When are GAS ELF the directives .type, .thumb, .si

2019-02-01 23:22发布

I'm working on an assembly program for an ARM Cortex-M3 based microcontroller (Thumb 2 instruction set), using GNU as.

In some example code I find directives like .size, .section and .type which I understand are ELF directives. As an example:

    .section    .text.Reset_Handler
    .weak       Reset_Handler
    .type       Reset_Handler, %function  
Reset_Handler:
    bl      main
    b       Infinite_Loop    
    .size   Reset_Handler, .-Reset_Handler



The .type directive is said to set the type of a symbol - usually either to %object (meaning data?) or %function. I do not know what difference it makes. It is not always included, so I am unsure when it needs to be used.

Also related to this is the .thumb_func directive. From what I have read it seems like it might be equivalent of:

.thumb 
.type Symbol_Name, %function

Or is it something completely different?



.size supposedly sets the size associated with a symbol. When this is needed, I have no idea. Is this calculated by default, but overrideable with this directive? If so - when would you want to override?



.section is easier to find docs on, and I think I have a fair idea of what it does, but I am still a little bit unsure about the usage. The way I understand it, it switches between different ELF sections (text for code, data for writable data, bss for uninitialized data, rodata for constants, and others), and defines new ones when desired. I guess you would switch between these depending on whether you define code, data, uninitialized data, etc. But why would you create a subsection for a function, as in the example above?


Any help with this is appreciated.

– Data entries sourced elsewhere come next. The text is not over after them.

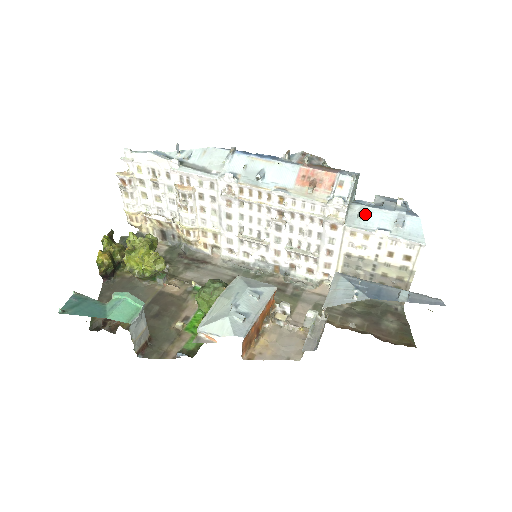
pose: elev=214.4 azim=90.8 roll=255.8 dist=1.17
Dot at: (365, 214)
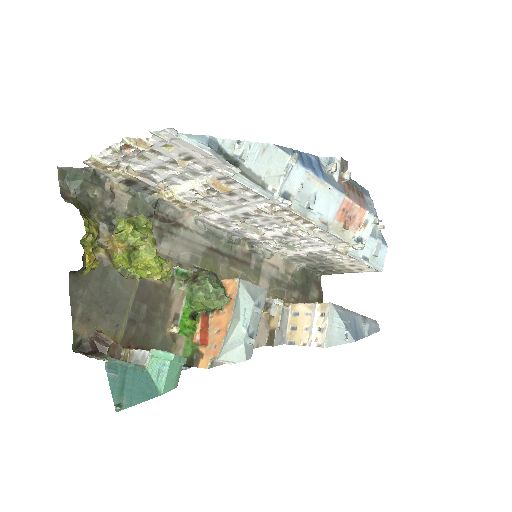
Dot at: occluded
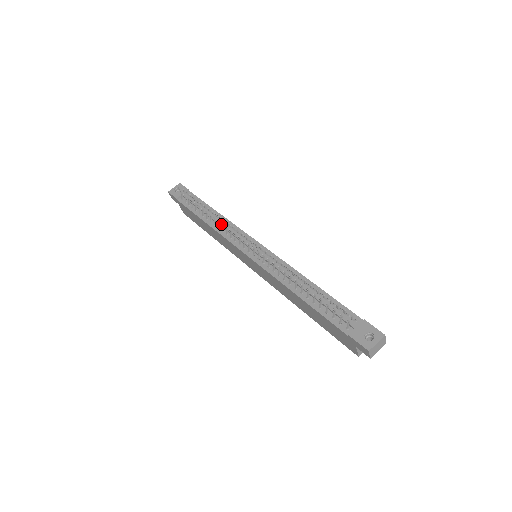
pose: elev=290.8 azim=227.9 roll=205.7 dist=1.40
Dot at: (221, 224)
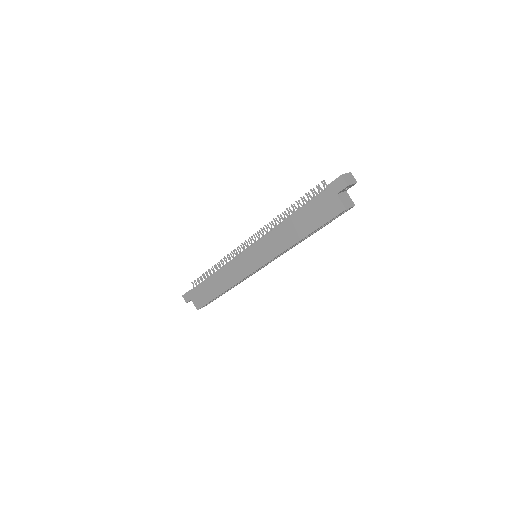
Dot at: (225, 258)
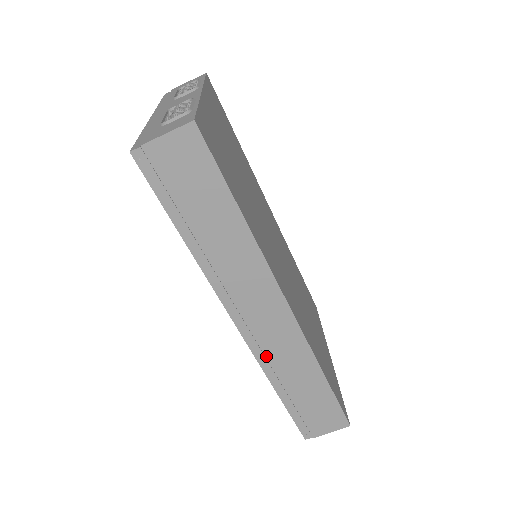
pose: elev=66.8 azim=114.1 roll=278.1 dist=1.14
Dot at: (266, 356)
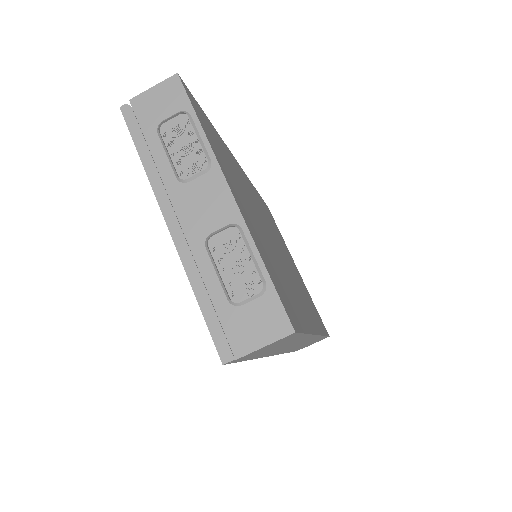
Dot at: occluded
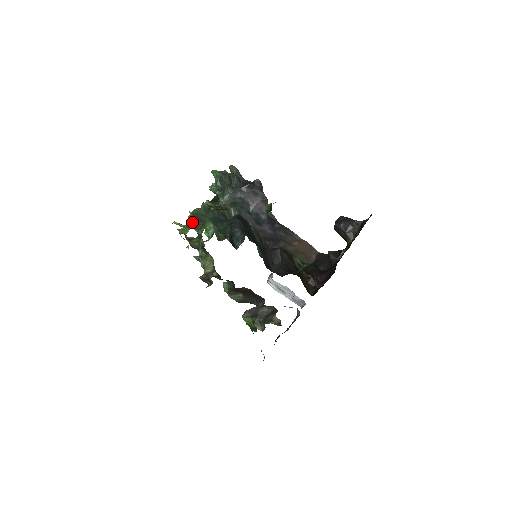
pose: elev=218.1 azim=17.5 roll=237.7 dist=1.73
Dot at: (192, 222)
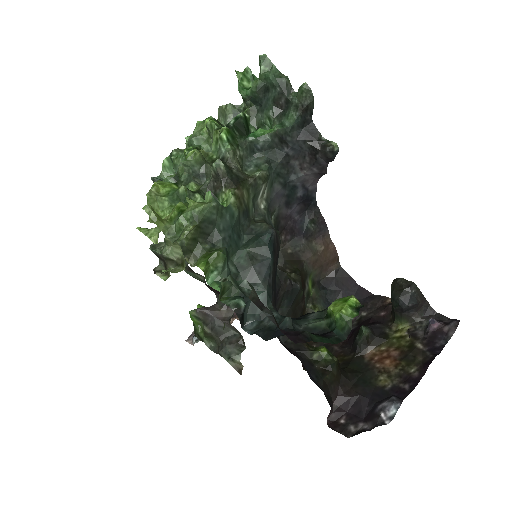
Dot at: (186, 242)
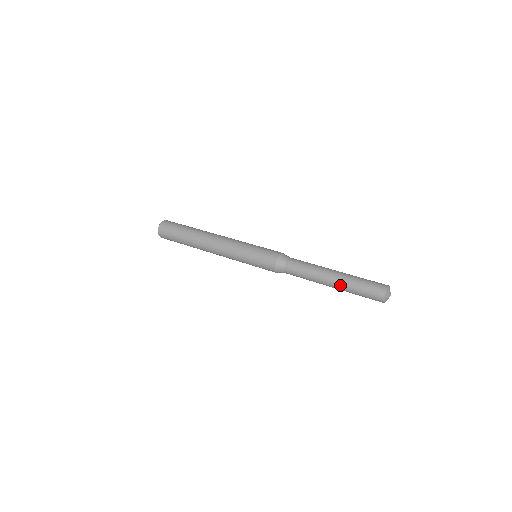
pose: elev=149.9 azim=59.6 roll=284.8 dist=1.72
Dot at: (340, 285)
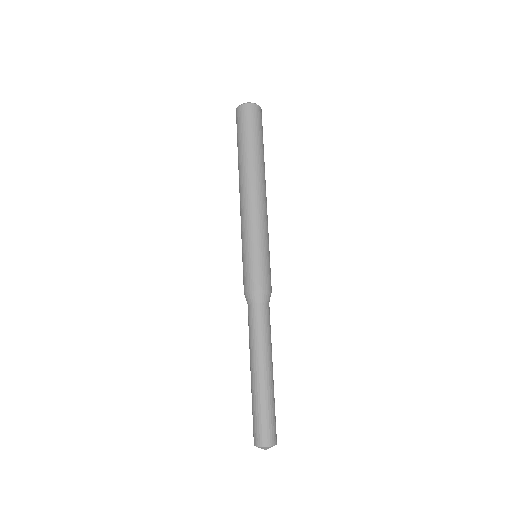
Dot at: (251, 384)
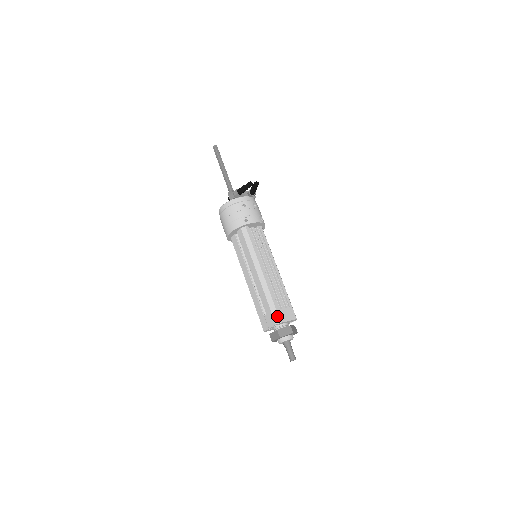
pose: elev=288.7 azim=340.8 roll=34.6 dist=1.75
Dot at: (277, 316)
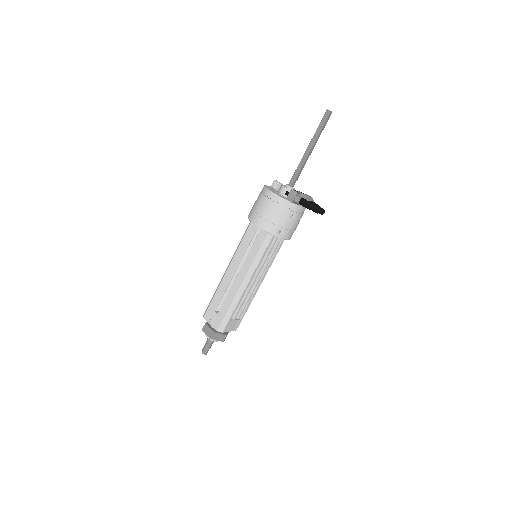
Dot at: (224, 326)
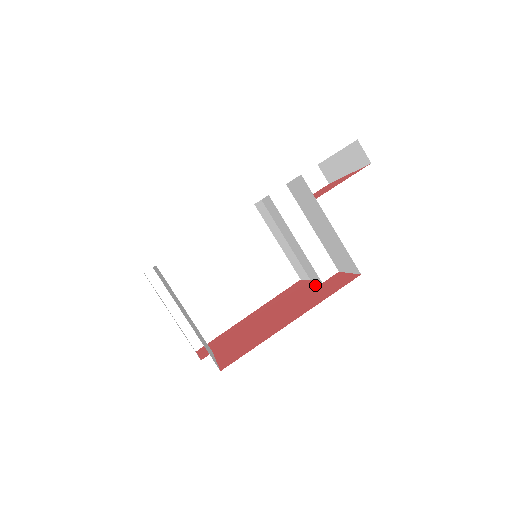
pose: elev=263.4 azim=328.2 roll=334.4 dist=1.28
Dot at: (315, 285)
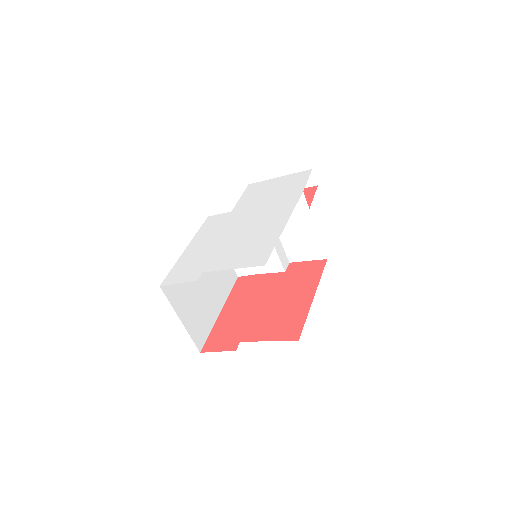
Dot at: (279, 275)
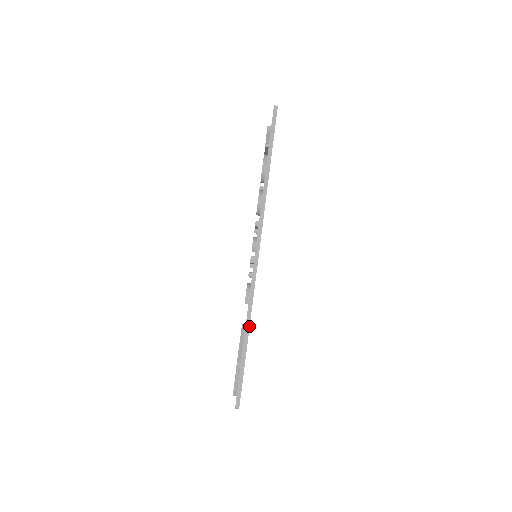
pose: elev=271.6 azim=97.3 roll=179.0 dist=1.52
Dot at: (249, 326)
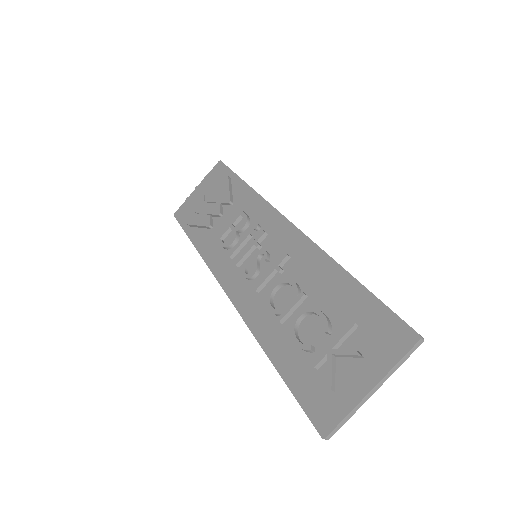
Dot at: occluded
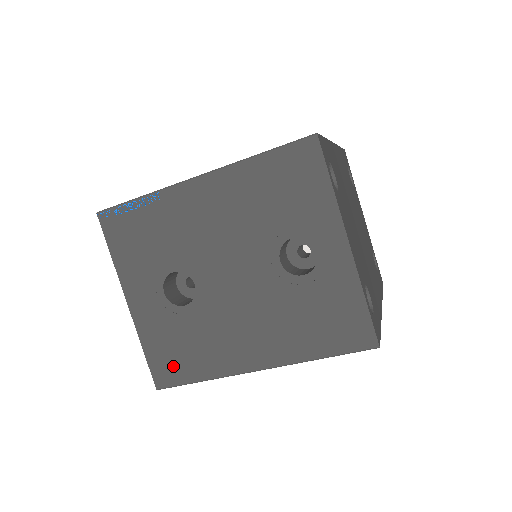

If you can find links to tutorials or docs that explain this in greater detail - preferably understandable for a novice - I would be very grateful.

So far, the Using as manual has been of some help - maybe you can get more out of it than me, with more knowledge.

3条回答
\"骚年 ilove
2楼-- · 2019-02-02 00:03

I came across this when trying to figure out why ARM and Thumb interworking broke with recent binutils (verified with 2.21.53 (MacPorts), also 2.22 (Yagarto 4.7.1)).

From my experience, .thumb_func worked fine with earlier binutils to generate the correct interworking veneers. However, with the more recent releases, the .type *name*, %function directive is needed to ensure proper veneer generation.

binutils mailing list post

I'm too lazy to dig up an older version of binutils to check if the .type directive is sufficient in place of .thumb_func for earlier binutils. I guess there is no harm in including both directives in your code.

Edited: updated comment on using .thumb_func in the code, apparently it works for ARM->Thumb interworking to flag the Thumb routine to generate veneers, but Thumb->ARM interworking fails unless the .type directive is used to flag the ARM function.

查看更多
Lonely孤独者°
3楼-- · 2019-02-02 00:19

Sections of your program are tightly related to the ELF format in which most systems (Linux, BSD, ...) store their object and executable files. This article should give you a good insight about how ELF works, which will help you understand the why of sections.

Simply put, sections let you organize your program into different memory areas which have different properties, including address, permission to execute and write, etc. During the final link stage, the linker uses a particular linker script that usually groups all sections of the same name together (e.g. all code from all compilation units together, ...) and assigns them a final address in memory.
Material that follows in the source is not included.